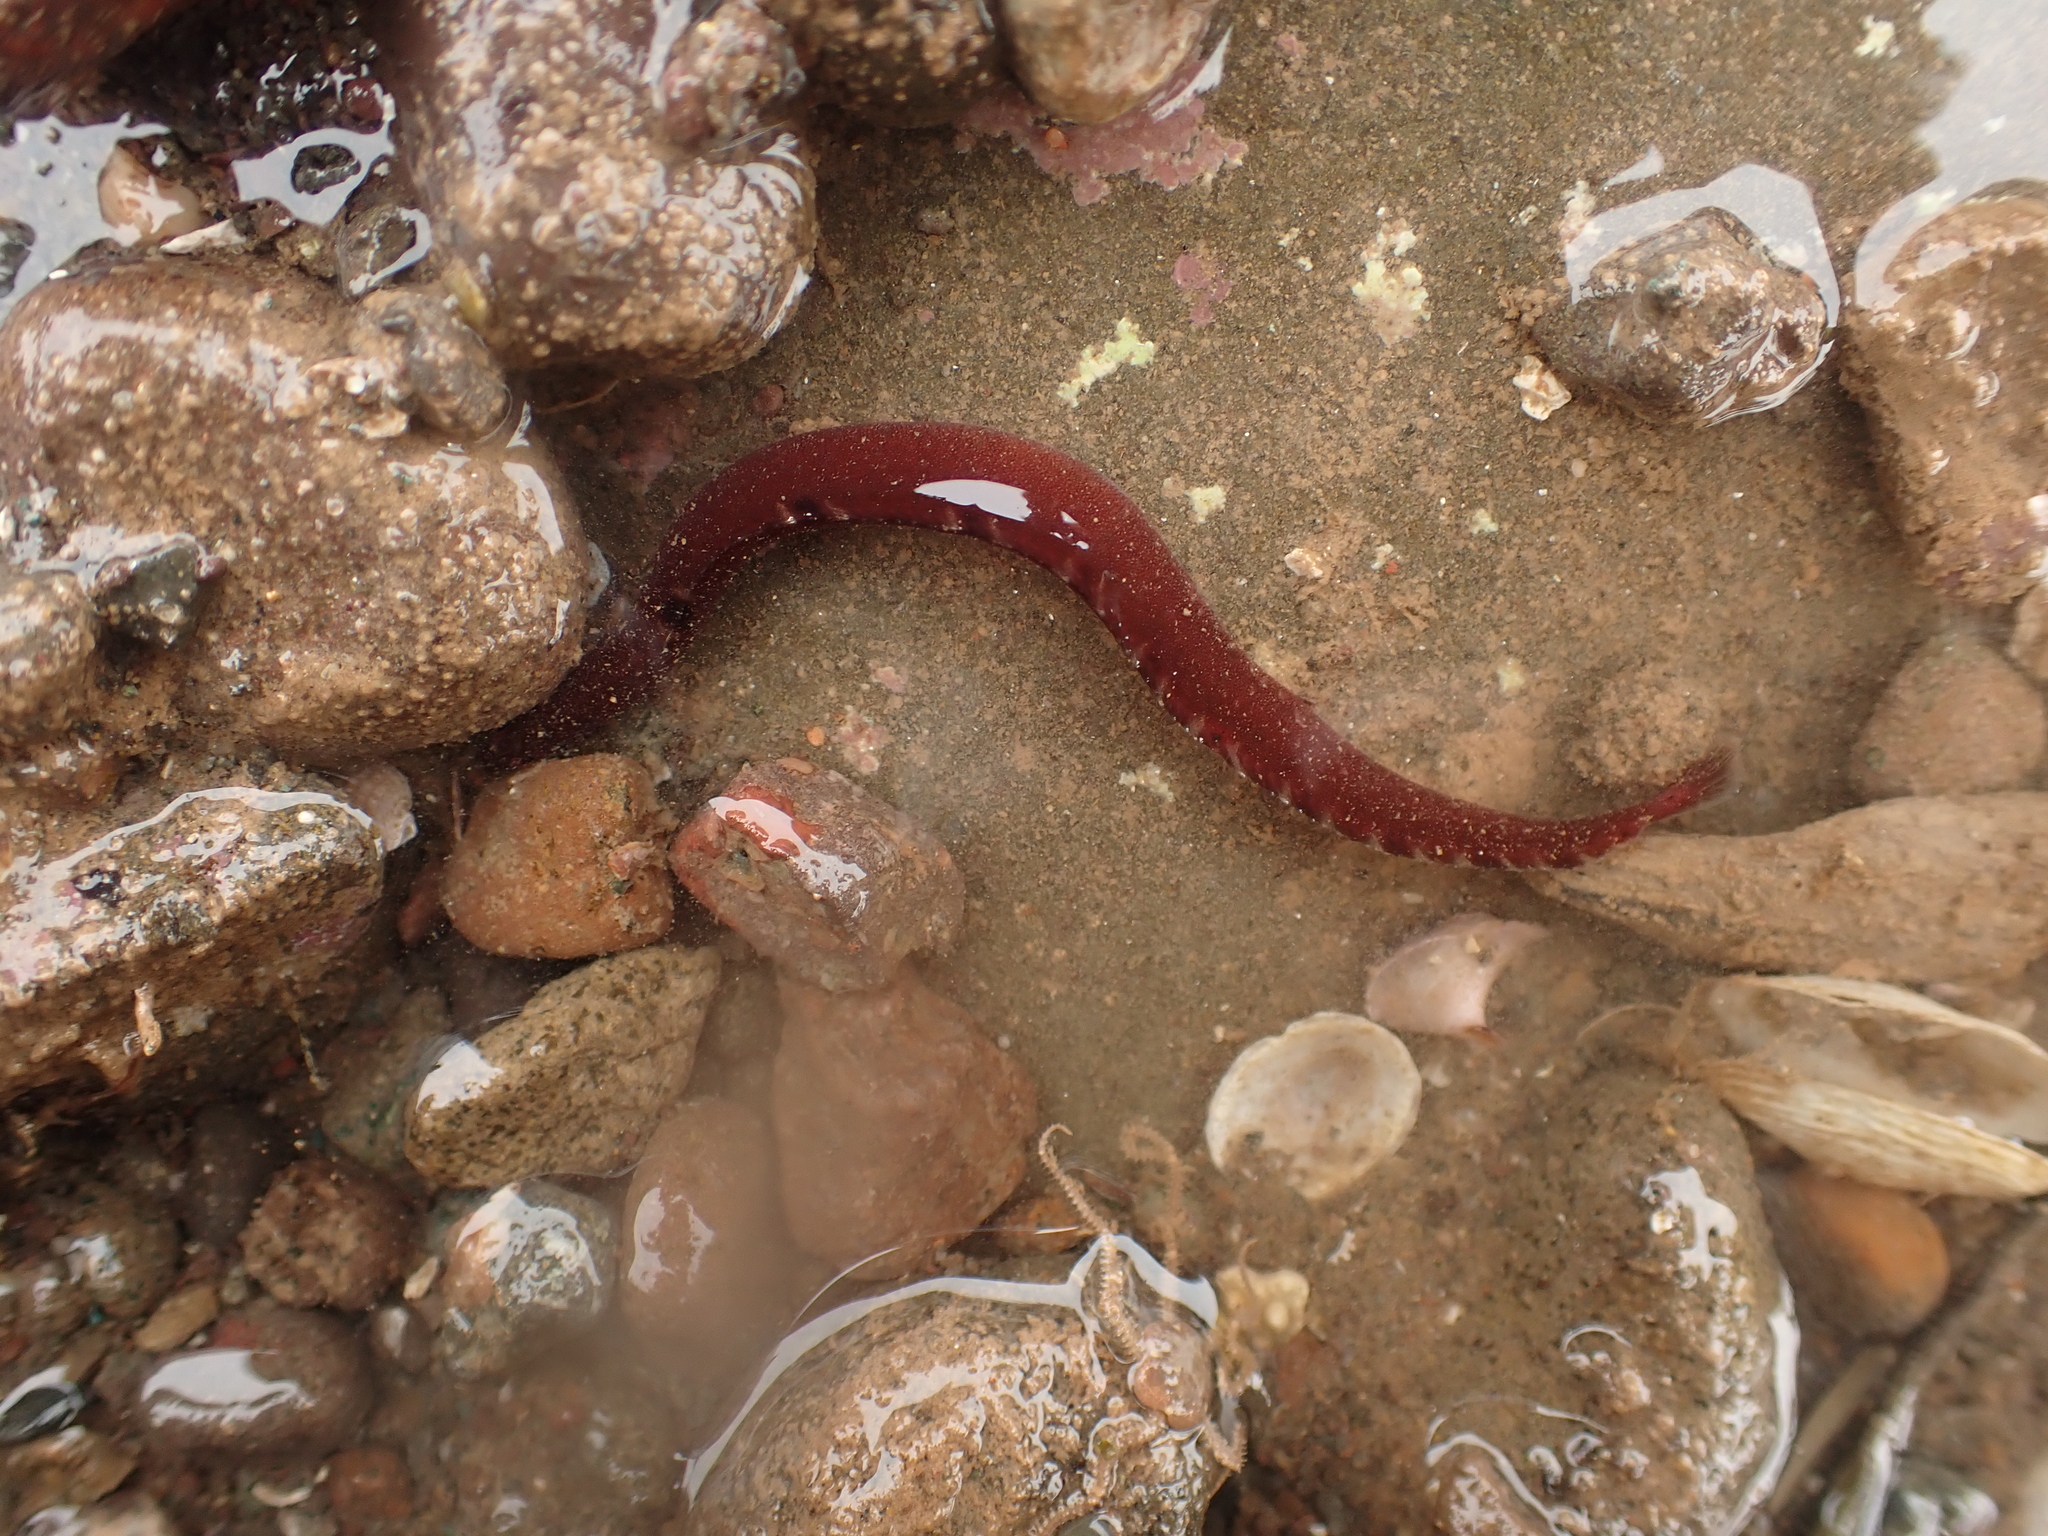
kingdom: Animalia
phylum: Chordata
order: Perciformes
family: Pholidae
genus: Pholis
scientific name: Pholis gunnellus
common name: Butterfish
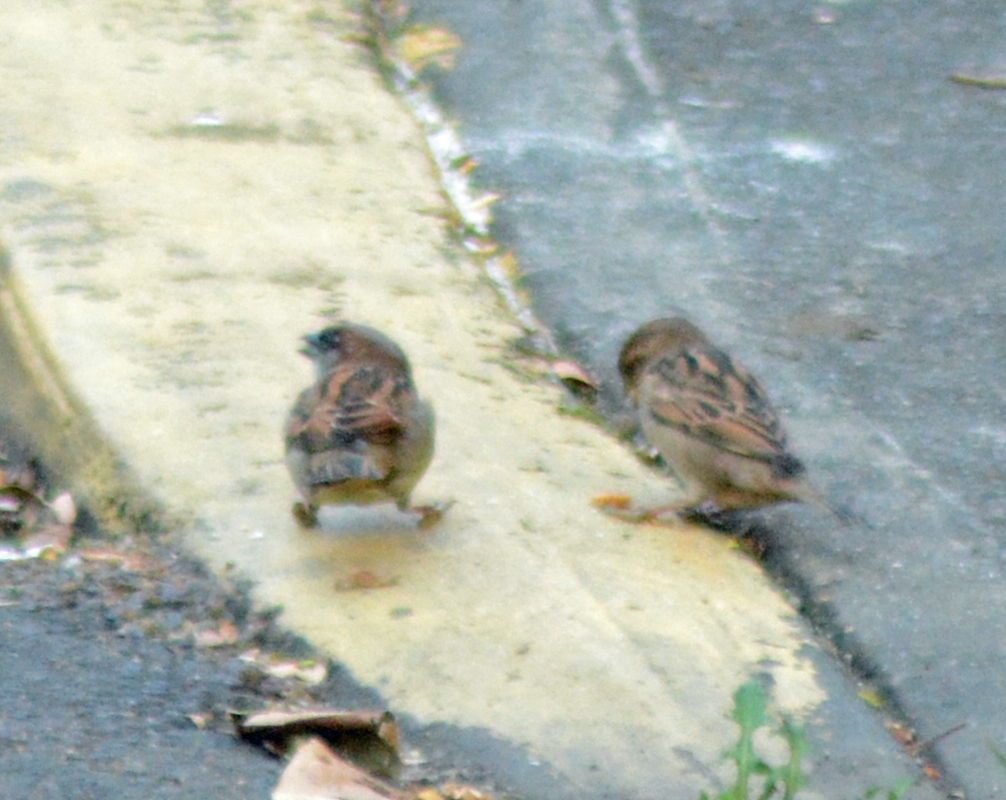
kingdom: Animalia
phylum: Chordata
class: Aves
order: Passeriformes
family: Passeridae
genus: Passer
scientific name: Passer domesticus
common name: House sparrow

WRITTEN TASK - Format the lines of the records above as a JSON list of strings, with one string per line and no blank lines. Omit the pictures.

OUTPUT OF THE EXERCISE -
[
  "kingdom: Animalia",
  "phylum: Chordata",
  "order: Perciformes",
  "family: Pholidae",
  "genus: Pholis",
  "scientific name: Pholis gunnellus",
  "common name: Butterfish",
  "kingdom: Animalia",
  "phylum: Chordata",
  "class: Aves",
  "order: Passeriformes",
  "family: Passeridae",
  "genus: Passer",
  "scientific name: Passer domesticus",
  "common name: House sparrow"
]